Elder Abuse is a complex phenomenon which describes the act and effects of abusing an elderly person. You may read WHO’s Report on Missing Voices (World Health Organization) for more clarity.
It is a crime which must be reported in order to be stopped. Factors like advent of nuclear families, growing materialism, greed for wealth and property, intolerance to co-existence, mindless westernization, imbibing pseudo-cultural values contribute to its prevalence in India.
Abuse can be fatal
Shock and embarassment coupled with shame prevent elderlies from pleading for help, thus forcing them to suffer in silence. Continuous abuse though runs a high probability of turning fatal in future. Moreso, as uncontrolled aggression makes perpetrators unmindful of the consequences. Instances of fatal cases abound, much in contrast to prevalent thinking that fatalities are uncommon.
Property disputes are allegedly the major reason behind fatal cases of elder abuse. Desire to ‘make money with no effort’ promotes abusive tendencies in violators. Greed blinds them to reason. Greed tears apart the sacred emotional bond between parents and children. Greed removes all traces of concern for others. Greed prompts children to turn criminals, that too unknowingly, for had they known they’ll be inside jails they wouldn’t have dared commit such ghastly acts.
Real life Cases
1. An 80-year-old woman was allegedly killed by her drunkard son in Outer Delhi for refusing to give in to his demand to sell their house.

________________

### [Problem details]
Decide whether each statement agrees with the passage on elder abuse: (a) elder abuse must be reported in order to be stopped; (b) fatal cases of elder abuse are rare; (c) the 80-year-old woman in Outer Delhi was allegedly killed by her grandson. Answer yes or no for each and quote the words of the passage that settle it. The items that follow come from a separate source and are not part of the passage on elder abuse.

### [Stored data entries]
________________

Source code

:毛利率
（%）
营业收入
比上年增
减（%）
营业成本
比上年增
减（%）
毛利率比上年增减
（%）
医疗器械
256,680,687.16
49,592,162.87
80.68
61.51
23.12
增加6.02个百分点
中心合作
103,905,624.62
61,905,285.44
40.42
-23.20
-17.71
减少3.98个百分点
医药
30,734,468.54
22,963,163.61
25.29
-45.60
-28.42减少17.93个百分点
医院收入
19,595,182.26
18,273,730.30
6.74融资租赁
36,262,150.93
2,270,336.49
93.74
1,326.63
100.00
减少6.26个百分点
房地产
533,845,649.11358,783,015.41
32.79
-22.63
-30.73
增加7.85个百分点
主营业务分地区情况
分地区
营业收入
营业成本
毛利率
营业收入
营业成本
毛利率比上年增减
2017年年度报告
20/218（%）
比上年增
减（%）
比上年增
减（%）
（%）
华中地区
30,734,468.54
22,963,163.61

________________

### [Solved exercise]
(a) Yes: "It is a crime which must be reported in order to be stopped."
(b) No: "Instances of fatal cases abound, much in contrast to prevalent thinking that fatalities are uncommon."
(c) No: "An 80-year-old woman was allegedly killed by her drunkard son in Outer Delhi"